**To do:** The response should consist of every record, reproduced exactly.
◆ ◆ ◆ ◆ ◆ ◆ ◆
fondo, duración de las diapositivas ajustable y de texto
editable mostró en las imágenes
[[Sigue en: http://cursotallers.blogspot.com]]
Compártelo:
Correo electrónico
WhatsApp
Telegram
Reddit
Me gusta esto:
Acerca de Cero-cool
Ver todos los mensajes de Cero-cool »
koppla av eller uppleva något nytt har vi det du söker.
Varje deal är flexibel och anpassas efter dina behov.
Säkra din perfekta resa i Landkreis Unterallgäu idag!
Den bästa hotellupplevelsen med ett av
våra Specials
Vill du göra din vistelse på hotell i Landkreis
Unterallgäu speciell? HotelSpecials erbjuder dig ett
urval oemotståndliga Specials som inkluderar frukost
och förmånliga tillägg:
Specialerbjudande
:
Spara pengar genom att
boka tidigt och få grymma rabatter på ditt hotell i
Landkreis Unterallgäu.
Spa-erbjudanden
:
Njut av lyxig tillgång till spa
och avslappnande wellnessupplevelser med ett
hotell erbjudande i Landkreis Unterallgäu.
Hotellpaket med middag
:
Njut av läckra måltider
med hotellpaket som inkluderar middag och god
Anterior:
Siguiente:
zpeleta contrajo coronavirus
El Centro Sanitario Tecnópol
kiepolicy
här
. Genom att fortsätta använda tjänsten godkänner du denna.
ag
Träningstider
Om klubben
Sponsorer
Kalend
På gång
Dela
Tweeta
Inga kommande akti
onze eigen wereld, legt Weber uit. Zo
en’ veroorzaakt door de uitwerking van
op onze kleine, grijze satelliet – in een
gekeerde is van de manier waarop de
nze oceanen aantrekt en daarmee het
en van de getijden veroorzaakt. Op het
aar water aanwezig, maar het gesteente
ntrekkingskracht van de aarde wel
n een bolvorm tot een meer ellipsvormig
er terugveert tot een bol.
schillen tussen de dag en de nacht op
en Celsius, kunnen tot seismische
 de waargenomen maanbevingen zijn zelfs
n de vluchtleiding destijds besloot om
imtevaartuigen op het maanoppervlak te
◆ ◆ ◆ ◆ ◆ ◆ ◆
**The answer:**
fondo, duración de las diapositivas ajustable y de texto
editable mostró en las imágenes
[[Sigue en: http://cursotallers.blogspot.com]]
Compártelo:
Correo electrónico
WhatsApp
Telegram
Reddit
Me gusta esto:
Acerca de Cero-cool
Ver todos los mensajes de Cero-cool »
koppla av eller uppleva något nytt har vi det du söker.
Varje deal är flexibel och anpassas efter dina behov.
Säkra din perfekta resa i Landkreis Unterallgäu idag!
Den bästa hotellupplevelsen med ett av
våra Specials
Vill du göra din vistelse på hotell i Landkreis
Unterallgäu speciell? HotelSpecials erbjuder dig ett
urval oemotståndliga Specials som inkluderar frukost
och förmånliga tillägg:
Specialerbjudande
:
Spara pengar genom att
boka tidigt och få grymma rabatter på ditt hotell i
Landkreis Unterallgäu.
Spa-erbjudanden
:
Njut av lyxig tillgång till spa
och avslappnande wellnessupplevelser med ett
hotell erbjudande i Landkreis Unterallgäu.
Hotellpaket med middag
:
Njut av läckra måltider
med hotellpaket som inkluderar middag och god
Anterior:
Siguiente:
zpeleta contrajo coronavirus
El Centro Sanitario Tecnópol
kiepolicy
här
. Genom att fortsätta använda tjänsten godkänner du denna.
ag
Träningstider
Om klubben
Sponsorer
Kalend
På gång
Dela
Tweeta
Inga kommande akti
onze eigen wereld, legt Weber uit. Zo
en’ veroorzaakt door de uitwerking van
op onze kleine, grijze satelliet – in een
gekeerde is van de manier waarop de
nze oceanen aantrekt en daarmee het
en van de getijden veroorzaakt. Op het
aar water aanwezig, maar het gesteente
ntrekkingskracht van de aarde wel
n een bolvorm tot een meer ellipsvormig
er terugveert tot een bol.
schillen tussen de dag en de nacht op
en Celsius, kunnen tot seismische
 de waargenomen maanbevingen zijn zelfs
n de vluchtleiding destijds besloot om
imtevaartuigen op het maanoppervlak te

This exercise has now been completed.